A development officer given the task of tackling racism in Scottish football has vowed to win the hearts of minds of children.
SPL players helped launch the campaign at Hampden Park
Roddy McNulty, who will work in schools and clubs to tackle the problem, said educating children was crucial to his chances of success.
A number of top Scottish footballers offered their support for the Show Racism the Red Card campaign on Monday.
The charity has the backing of the Scottish Football Association, which has secured funding from Uefa and the Scottish Executive.
Mr McNulty believes that the key to tackling racism is through education and he intends to visit as many Scottish schools as possible.
He said the problem was not restricted to football, but that using professional footballers as anti-racist role models was the best way to get the message across.
Representatives of Show Racism the Red Card, the Scottish Football Association and the Scottish Executive took part in Monday's launch.
Scotland coach Bertie Vogts also attended the event at Hampden Stadium in Glasgow.
He was joined by Celtic's Ulrik Laursen, Hibernian's Yannick Zambernardi and Rangers' Ronald de Boer among others.
Roddy McNulty believes education is the key in tackling racism
Speaking on BBC Radio Scotland, Mr McNulty said: "I think the vast majority of people who go to matches know that there is a problem.

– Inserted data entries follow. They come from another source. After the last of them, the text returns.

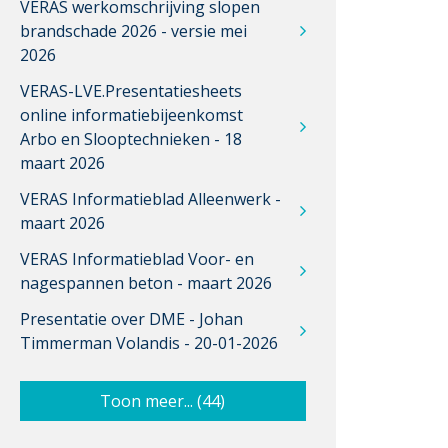
VERAS werkomschrijving slopen
brandschade 2026 - versie mei
2026
VERAS-LVE.Presentatiesheets
online informatiebijeenkomst
Arbo en Slooptechnieken - 18
maart 2026
VERAS Informatieblad Alleenwerk -
maart 2026
VERAS Informatieblad Voor- en
nagespannen beton - maart 2026
Presentatie over DME - Johan
Timmerman Volandis - 20-01-2026
Toon meer... (44)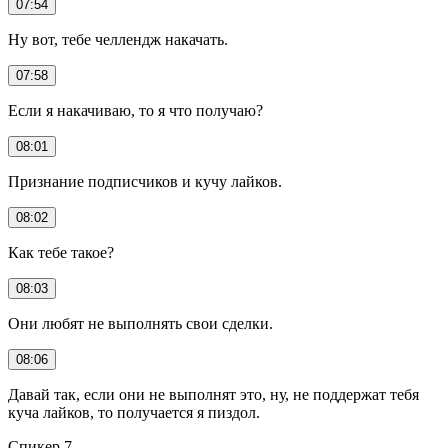
07:54
Ну вот, тебе челлендж накачать.
07:58
Если я накачиваю, то я что получаю?
08:01
Признание подписчиков и кучу лайков.
08:02
Как тебе такое?
08:03
Они любят не выполнять свои сделки.
08:06
Давай так, если они не выполнят это, ну, не поддержат тебя
куча лайков, то получается я пиздол.
Спикер 7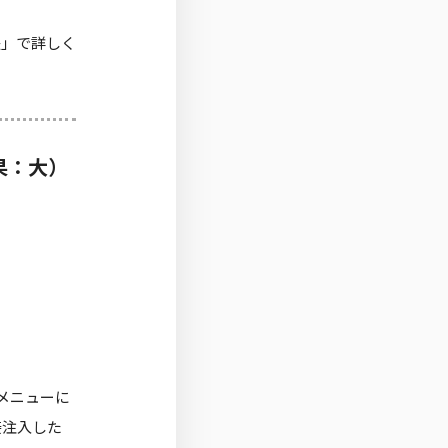
法
」で詳しく
果：大）
メニューに
接注入した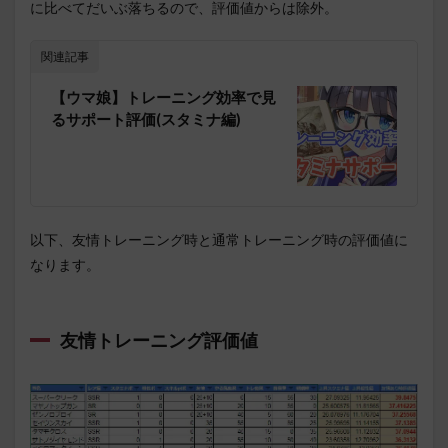
に比べてだいぶ落ちるので、評価値からは除外。
関連記事
【ウマ娘】トレーニング効率で見
るサポート評価(スタミナ編)
以下、友情トレーニング時と通常トレーニング時の評価値に
なります。
友情トレーニング評価値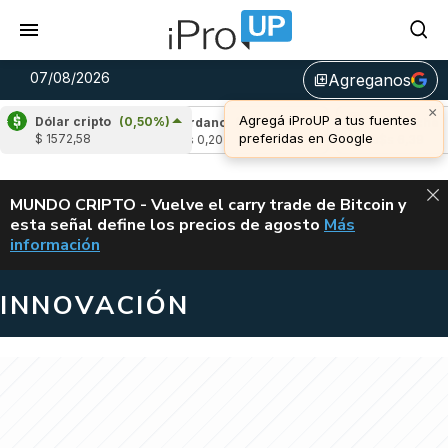
07/08/2026
Agreganos
library_add
×
Agregá iProUP a tus fuentes
Dólar cripto
(0,50%)
(-3,15%)
Cardano
(5,84%)
Avalanche
(-4
preferidas en Google
$ 1572,58
u$s 0,20
u$s 6,39
ALERTA
MUNDO CRIPTO - Vuelve el carry trade de Bitcoin y
esta señal define los precios de agosto
Más
VUELVE EL CAR
información
INNOVACIÓN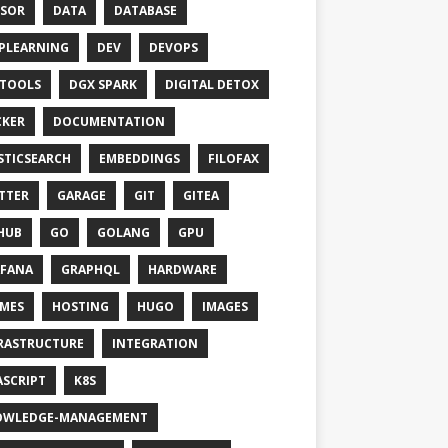
SOR
DATA
DATABASE
PLEARNING
DEV
DEVOPS
TOOLS
DGX SPARK
DIGITAL DETOX
KER
DOCUMENTATION
STICSEARCH
EMBEDDINGS
FILOFAX
TTER
GARAGE
GIT
GITEA
HUB
GO
GOLANG
GPU
FANA
GRAPHQL
HARDWARE
MES
HOSTING
HUGO
IMAGES
RASTRUCTURE
INTEGRATION
ASCRIPT
K8S
OWLEDGE-MANAGEMENT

"But this initiative is not only about stamping out racism in Scottish football, it's also about tackling racism in Scottish society.
"We will be using the vehicle of Scottish football to tackle racism both in football and in Scottish society.
"Using football is a great way to get the message across to all children who see footballers as role models."
SFA chief executive David Taylor said he hoped the move would help to change attitudes.
Mr Taylor said: "This new appointment will help us to keep up the pressure on racism in Scotland, particularly to tackle the problem of supporters who racially abuse players from opposing teams or rival supporters."
Deputy Communities Minister Mary Mulligan said racism must not be tolerated and no-one should suffer because of their race, nationality or beliefs.